> WRITTEN TASK:
Scan the entries that follow for the word "Llenar", then report every line in which it appears.

> RECORDED DATA:
################
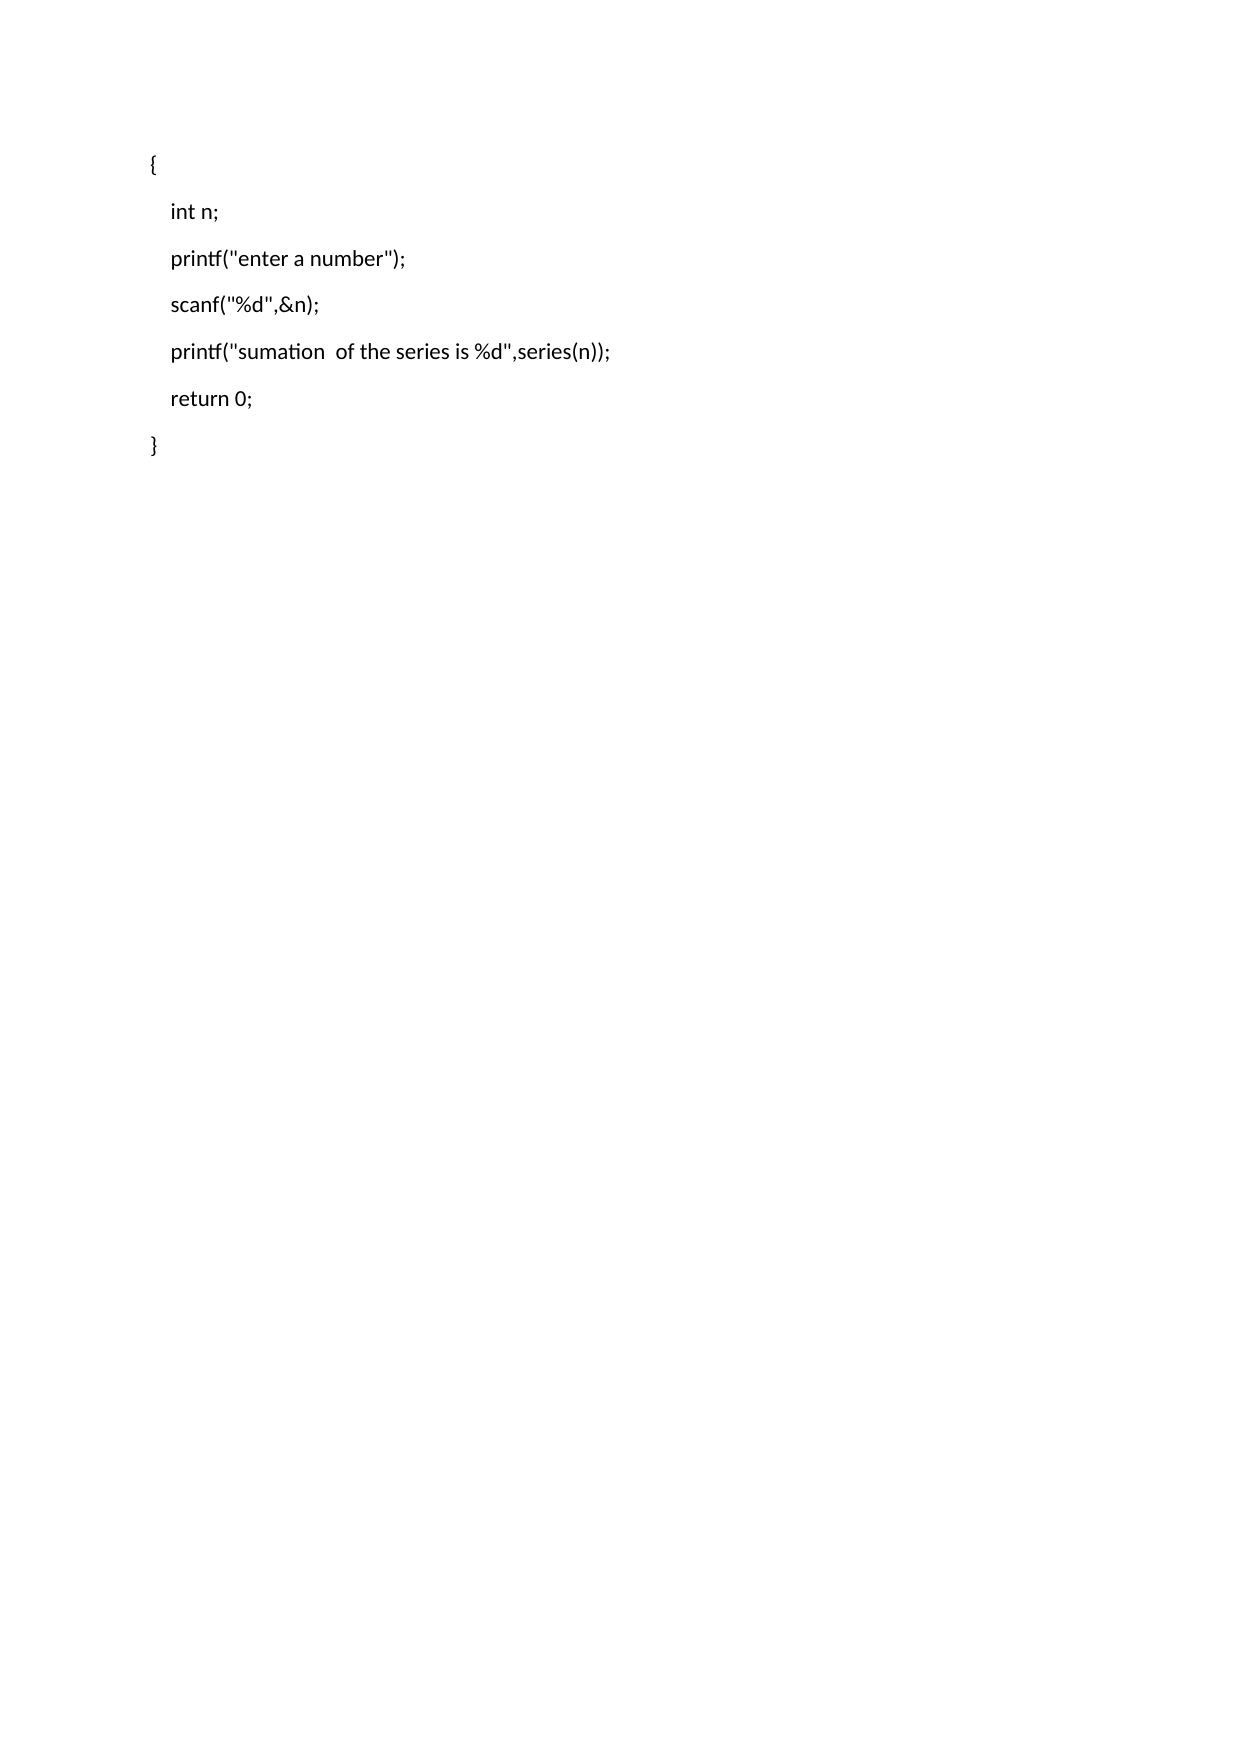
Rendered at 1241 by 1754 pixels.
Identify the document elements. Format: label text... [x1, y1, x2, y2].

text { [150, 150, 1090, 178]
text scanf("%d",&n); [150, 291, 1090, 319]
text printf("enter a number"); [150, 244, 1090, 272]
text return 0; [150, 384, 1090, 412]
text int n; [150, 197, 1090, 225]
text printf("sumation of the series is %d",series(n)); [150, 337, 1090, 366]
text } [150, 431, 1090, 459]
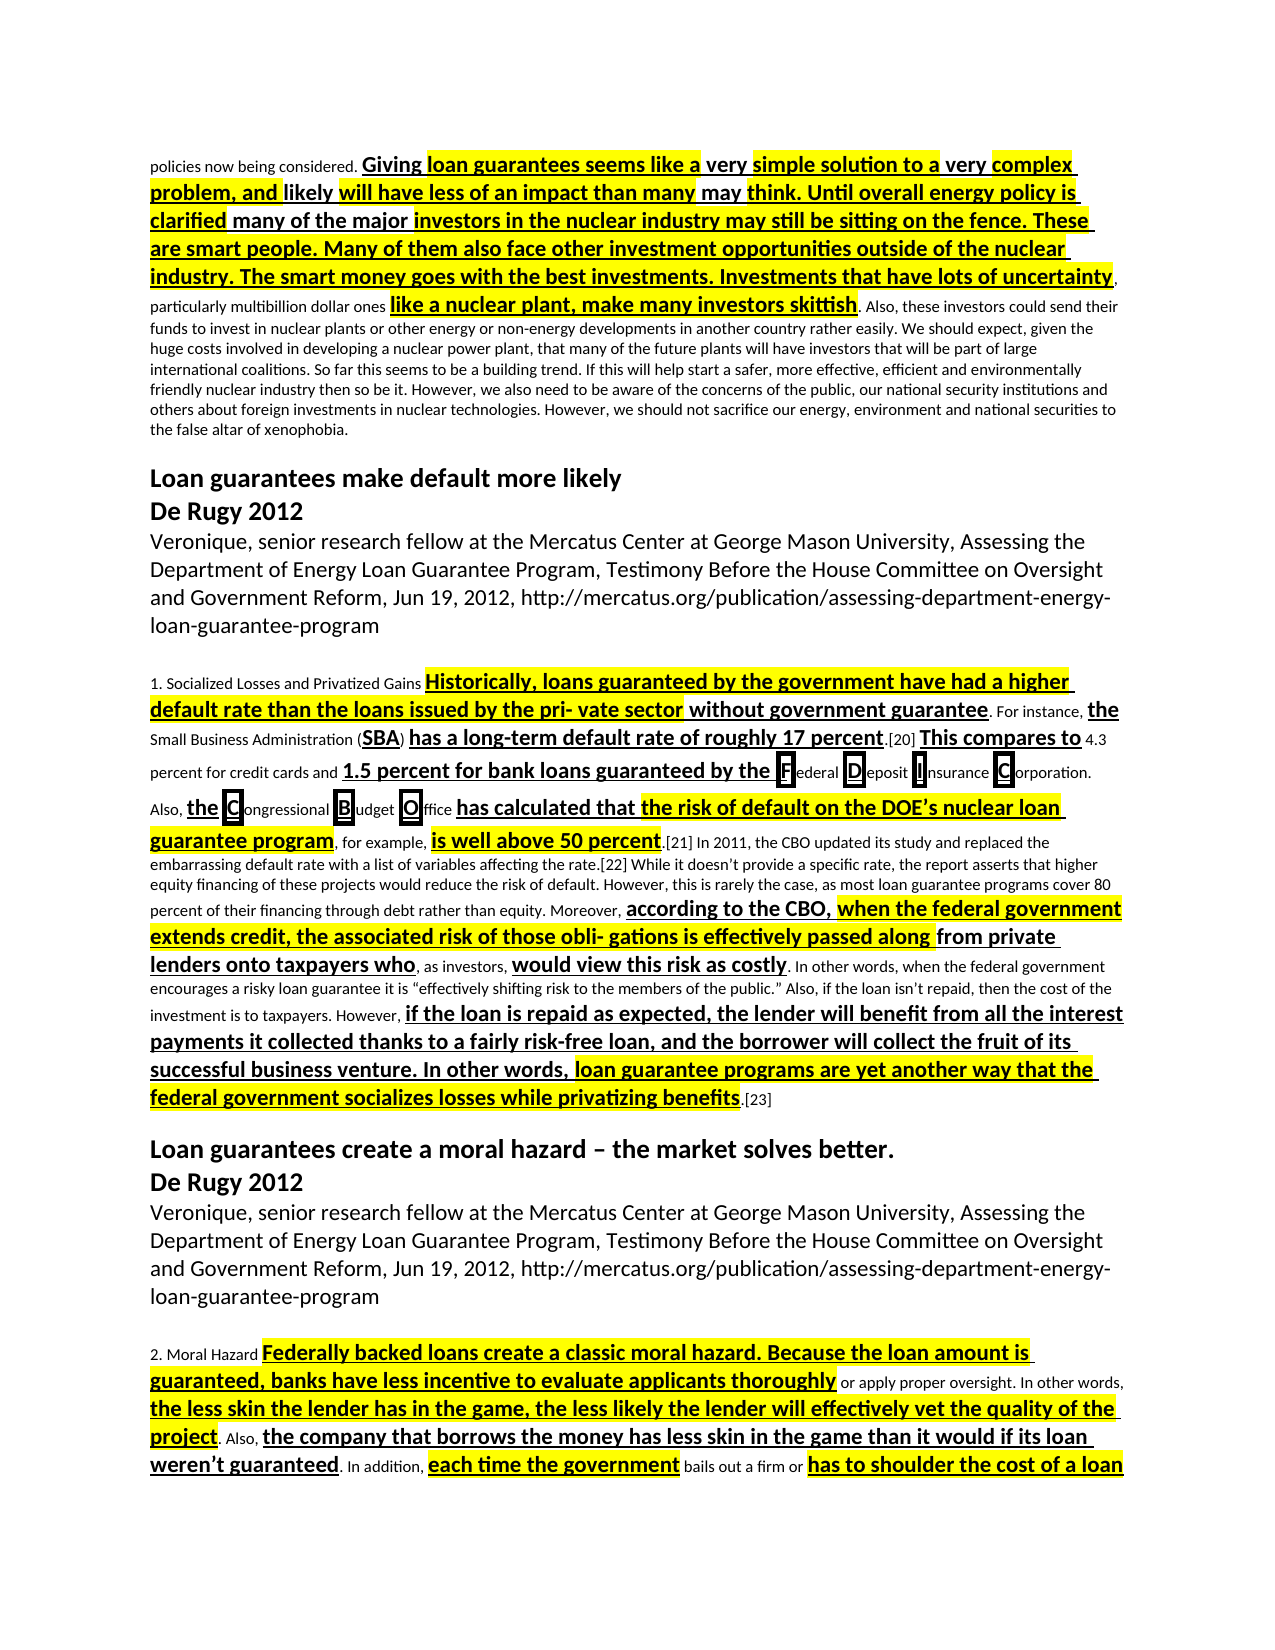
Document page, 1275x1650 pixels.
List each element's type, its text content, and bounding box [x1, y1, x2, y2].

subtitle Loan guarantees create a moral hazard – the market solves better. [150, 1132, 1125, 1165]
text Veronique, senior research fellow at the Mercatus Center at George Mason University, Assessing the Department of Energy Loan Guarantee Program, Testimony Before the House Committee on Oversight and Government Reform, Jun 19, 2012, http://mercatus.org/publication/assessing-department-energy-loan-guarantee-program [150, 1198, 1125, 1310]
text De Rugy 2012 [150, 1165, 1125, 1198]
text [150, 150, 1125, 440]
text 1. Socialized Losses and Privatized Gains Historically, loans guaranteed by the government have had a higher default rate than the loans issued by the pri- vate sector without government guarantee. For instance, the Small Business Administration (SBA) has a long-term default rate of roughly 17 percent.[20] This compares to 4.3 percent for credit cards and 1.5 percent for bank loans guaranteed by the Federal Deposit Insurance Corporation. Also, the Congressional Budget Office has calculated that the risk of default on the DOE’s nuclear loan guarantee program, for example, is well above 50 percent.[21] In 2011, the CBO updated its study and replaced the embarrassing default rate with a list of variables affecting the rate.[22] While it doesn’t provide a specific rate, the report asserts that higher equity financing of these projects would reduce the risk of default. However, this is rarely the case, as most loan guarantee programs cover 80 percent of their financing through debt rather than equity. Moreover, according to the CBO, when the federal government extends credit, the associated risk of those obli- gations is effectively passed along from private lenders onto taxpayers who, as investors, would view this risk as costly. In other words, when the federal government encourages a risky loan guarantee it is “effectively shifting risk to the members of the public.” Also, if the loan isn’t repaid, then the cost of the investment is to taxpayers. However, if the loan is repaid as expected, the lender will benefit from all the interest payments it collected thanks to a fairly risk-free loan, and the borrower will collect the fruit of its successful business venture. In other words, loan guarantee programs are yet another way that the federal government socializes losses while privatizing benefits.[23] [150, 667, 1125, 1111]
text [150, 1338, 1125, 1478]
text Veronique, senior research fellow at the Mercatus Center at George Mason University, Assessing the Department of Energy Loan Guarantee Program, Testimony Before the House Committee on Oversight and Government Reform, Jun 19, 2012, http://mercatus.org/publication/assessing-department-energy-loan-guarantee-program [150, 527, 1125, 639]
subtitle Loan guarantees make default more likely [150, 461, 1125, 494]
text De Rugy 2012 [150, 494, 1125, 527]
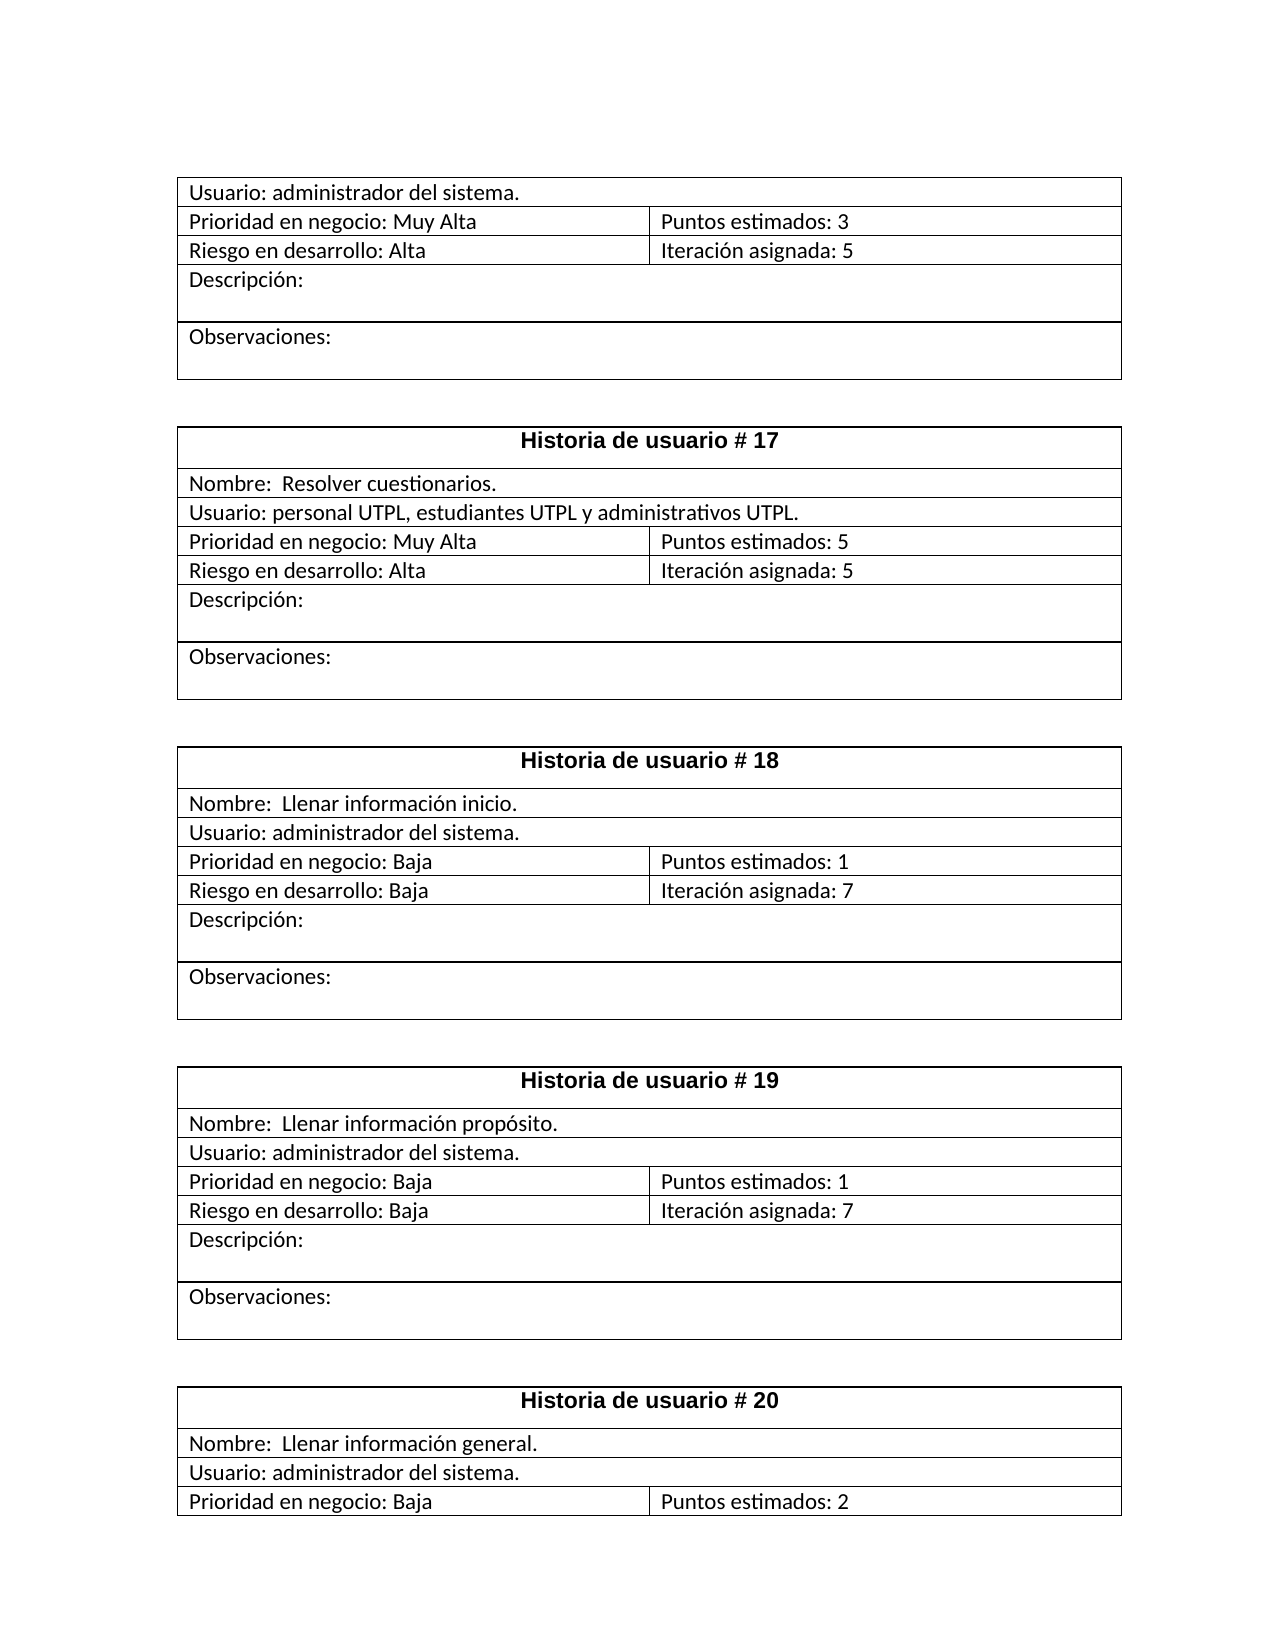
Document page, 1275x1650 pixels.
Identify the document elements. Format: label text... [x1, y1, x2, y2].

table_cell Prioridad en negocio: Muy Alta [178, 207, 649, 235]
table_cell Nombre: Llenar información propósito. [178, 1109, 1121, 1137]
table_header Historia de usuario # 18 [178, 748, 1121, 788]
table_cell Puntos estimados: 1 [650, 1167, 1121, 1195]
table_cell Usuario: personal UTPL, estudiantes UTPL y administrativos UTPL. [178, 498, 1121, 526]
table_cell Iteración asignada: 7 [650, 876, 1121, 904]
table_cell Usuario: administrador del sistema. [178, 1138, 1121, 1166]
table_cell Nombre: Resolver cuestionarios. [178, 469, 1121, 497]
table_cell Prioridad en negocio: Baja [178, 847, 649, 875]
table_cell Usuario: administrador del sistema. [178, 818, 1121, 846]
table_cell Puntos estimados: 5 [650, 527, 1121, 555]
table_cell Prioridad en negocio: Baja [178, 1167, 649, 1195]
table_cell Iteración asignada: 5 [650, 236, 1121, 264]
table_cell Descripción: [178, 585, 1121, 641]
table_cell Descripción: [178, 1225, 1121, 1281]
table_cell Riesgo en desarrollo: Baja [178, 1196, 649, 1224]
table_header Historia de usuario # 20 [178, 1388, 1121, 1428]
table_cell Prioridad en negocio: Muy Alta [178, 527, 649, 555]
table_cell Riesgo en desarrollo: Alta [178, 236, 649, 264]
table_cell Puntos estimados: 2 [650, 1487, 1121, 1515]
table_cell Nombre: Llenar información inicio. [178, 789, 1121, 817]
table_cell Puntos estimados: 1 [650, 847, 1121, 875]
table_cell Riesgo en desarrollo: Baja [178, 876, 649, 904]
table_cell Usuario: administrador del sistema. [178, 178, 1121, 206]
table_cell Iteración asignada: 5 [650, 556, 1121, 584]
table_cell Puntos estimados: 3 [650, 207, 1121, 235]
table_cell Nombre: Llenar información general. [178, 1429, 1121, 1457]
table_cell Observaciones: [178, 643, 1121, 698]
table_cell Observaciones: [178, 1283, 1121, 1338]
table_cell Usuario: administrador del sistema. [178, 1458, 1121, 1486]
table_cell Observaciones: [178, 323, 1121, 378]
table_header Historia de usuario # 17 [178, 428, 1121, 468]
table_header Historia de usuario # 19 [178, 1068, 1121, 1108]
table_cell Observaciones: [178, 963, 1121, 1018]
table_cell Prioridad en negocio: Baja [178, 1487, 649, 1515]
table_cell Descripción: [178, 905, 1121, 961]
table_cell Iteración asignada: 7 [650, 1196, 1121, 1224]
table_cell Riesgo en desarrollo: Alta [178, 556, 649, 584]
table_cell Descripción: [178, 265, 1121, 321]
################
> FINISHED EXERCISE:
table_cell Nombre: Llenar información propósito. [178, 1109, 1121, 1137]
table_cell Nombre: Llenar información inicio. [178, 789, 1121, 817]
table_cell Nombre: Llenar información general. [178, 1429, 1121, 1457]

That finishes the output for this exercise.